Schedule for Problem Resolution The major milestones for the generic feedwater and CRDRL nozzle issues are as follows:
A.
Issue interim NRC guidance to licensees - August 1977.
Complete.
B.
Start review of completed GE testing - June 1978.
C.
DSS approve generic feedwater nozzle design for new plants and issue interim guidance - April 1979.
D.
Resolve CRDRL issue regarding return line isolation, reverse flow through CRD system valves, and proposed CRD system modifications -
June 1979.
E.
With input from Task A-14, resolve UT issue, evaluating techniques for use on complex geometry - August 1979.
F.
Issue final guidance to applicants (Branch Technical Position) and licensees (NUREG Document) - October 1979.
8.
Potential Problems The most serious potential problem facing the NRC staff and licensees at this point is the discovery of a crack large enough to exceed the ASME code criteria for required reinforcement area.

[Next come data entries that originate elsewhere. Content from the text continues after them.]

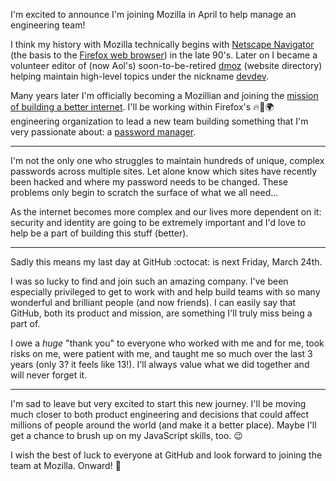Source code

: I'm excited to announce I'm joining Mozilla in April to help manage an engineering team!

I think my history with Mozilla technically begins with [Netscape Navigator](https://en.wikipedia.org/wiki/Netscape_Navigator) (the basis to the [Firefox web browser](https://en.wikipedia.org/wiki/Firefox)) in the late 90's. Later on I became a volunteer editor of (now Aol's) soon-to-be-retired [dmoz](https://en.wikipedia.org/wiki/DMOZ) (website directory) helping maintain high-level topics under the nickname [devdev](http://www.dmoz.org/public/profile?editor=devdev).

Many years later I'm officially becoming a Mozillian and joining the [mission of building a better internet](https://www.mozilla.org/en-US/mission/). I'll be working within Firefox's 🔥🦊🌍 engineering organization to lead a new team building something that I'm very passionate about: a [password manager](https://en.wikipedia.org/wiki/Password_manager).

---

I'm not the only one who struggles to maintain hundreds of unique, complex passwords across multiple sites. Let alone know which sites have recently been hacked and where my password needs to be changed. These problems only begin to scratch the surface of what we all need...

As the internet becomes more complex and our lives more dependent on it: security and identity are going to be extremely important and I'd love to help be a part of building this stuff (better).

---

Sadly this means my last day at GitHub :octocat: is next Friday, March 24th.

I was so lucky to find and join such an amazing company. I've been especially privileged to get to work with and help build teams with so many wonderful and brilliant people (and now friends). I can easily say that GitHub, both its product and mission, are something I'll truly miss being a part of.

I owe a _huge_ "thank you" to everyone who worked with me and for me, took risks on me, were patient with me, and taught me so much over the last 3 years (only 3? it feels like 13!). I'll always value what we did together and will never forget it.

---

I'm sad to leave but very excited to start this new journey. I'll be moving much closer to both product engineering and decisions that could affect millions of people around the world (and make it a better place). Maybe I'll get a chance to brush up on my JavaScript skills, too. :wink:

I wish the best of luck to everyone at GitHub and look forward to joining the team at Mozilla. Onward! :rocket:
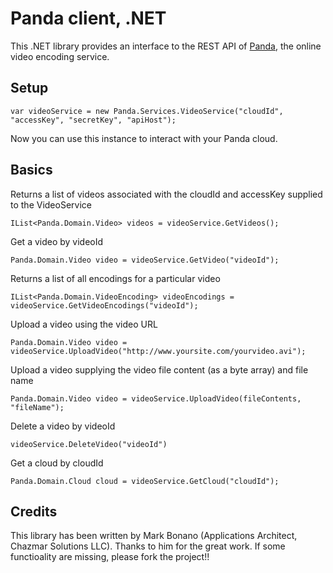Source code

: Panda client, .NET
=================


This .NET library provides an interface to the REST API of [Panda](http://pandastream.com), the online video encoding service.

Setup
-----

    var videoService = new Panda.Services.VideoService("cloudId", "accessKey", "secretKey", "apiHost");

Now you can use this instance to interact with your Panda cloud.

Basics
------
 
Returns a list of videos associated with the cloudId and accessKey supplied to the VideoService
 
    IList<Panda.Domain.Video> videos = videoService.GetVideos();
 
Get a video by videoId
 
    Panda.Domain.Video video = videoService.GetVideo("videoId");
 

Returns a list of all encodings for a particular video
 
    IList<Panda.Domain.VideoEncoding> videoEncodings = videoService.GetVideoEncodings("videoId");
 
Upload a video using the video URL
 
    Panda.Domain.Video video = videoService.UploadVideo("http://www.yoursite.com/yourvideo.avi");
 
Upload a video supplying the video file content (as a byte array) and file name
 
    Panda.Domain.Video video = videoService.UploadVideo(fileContents, "fileName");
 
Delete a video by videoId
 
    videoService.DeleteVideo("videoId")
 
Get a cloud by cloudId
 
    Panda.Domain.Cloud cloud = videoService.GetCloud("cloudId");
    
Credits
------
This library has been written by Mark Bonano (Applications Architect, Chazmar Solutions LLC). Thanks to him for the great work.
If some functioality are missing, please fork the project!!
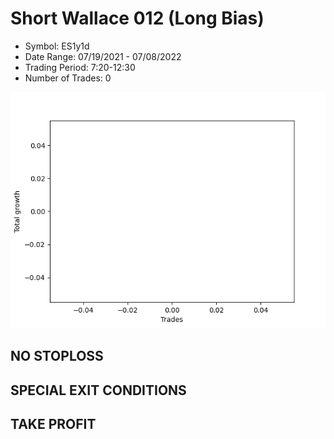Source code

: # Short Wallace 012 (Long Bias)
- Symbol: ES1y1d
- Date Range: 07/19/2021 - 07/08/2022
- Trading Period: 7:20-12:30
- Number of Trades: 0

![Plot](ShortWallace012ES1y1d(LongBias).png)
## NO STOPLOSS









## SPECIAL EXIT CONDITIONS 


## TAKE PROFIT









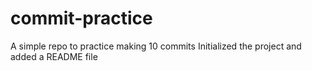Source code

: # commit-practice
A simple repo to practice making 10 commits
Initialized the project and added a README file
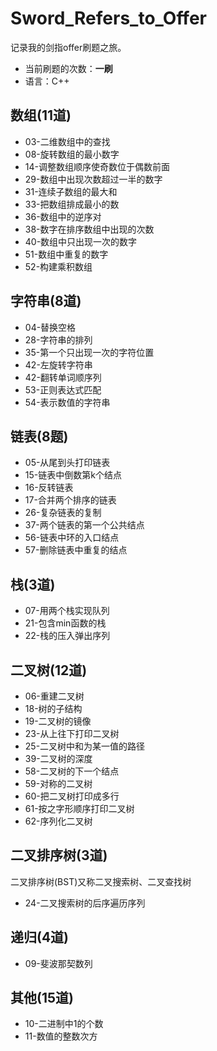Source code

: # Sword_Refers_to_Offer

记录我的剑指offer刷题之旅。

- 当前刷题的次数：**一刷**
- 语言：C++





## 数组(11道)

- 03-二维数组中的查找
- 08-旋转数组的最小数字
- 14-调整数组顺序使奇数位于偶数前面
- 29-数组中出现次数超过一半的数字
- 31-连续子数组的最大和
- 33-把数组排成最小的数
- 36-数组中的逆序对
- 38-数字在排序数组中出现的次数
- 40-数组中只出现一次的数字
- 51-数组中重复的数字
- 52-构建乘积数组



## 字符串(8道)

- 04-替换空格
- 28-字符串的排列
- 35-第一个只出现一次的字符位置
- 42-左旋转字符串
- 42-翻转单词顺序列
- 53-正则表达式匹配
- 54-表示数值的字符串



## 链表(8题)

- 05-从尾到头打印链表
- 15-链表中倒数第k个结点
- 16-反转链表
- 17-合并两个排序的链表
- 26-复杂链表的复制
- 37-两个链表的第一个公共结点
- 56-链表中环的入口结点
- 57-删除链表中重复的结点



## 栈(3道)

- 07-用两个栈实现队列
- 21-包含min函数的栈
- 22-栈的压入弹出序列



## 二叉树(12道)

- 06-重建二叉树
- 18-树的子结构
- 19-二叉树的镜像
- 23-从上往下打印二叉树
- 25-二叉树中和为某一值的路径
- 39-二叉树的深度
- 58-二叉树的下一个结点
- 59-对称的二叉树
- 60-把二叉树打印成多行
- 61-按之字形顺序打印二叉树
- 62-序列化二叉树



## 二叉排序树(3道)

二叉排序树(BST)又称二叉搜索树、二叉查找树

- 24-二叉搜索树的后序遍历序列



## 递归(4道)

- 09-斐波那契数列



## 其他(15道)

- 10-二进制中1的个数
- 11-数值的整数次方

This would result in the need for a vessel repair (other than grinding) which would be an undertaking of potentially large proportions and of safety significance.
A generic contingency plan is presently being outlined by DDR. As scoping of such a contingency plan develops, we will document the plan as Appendix A to this report.
The schedule may be lengthened by extension of UT analysis in the performance of related Task A-14.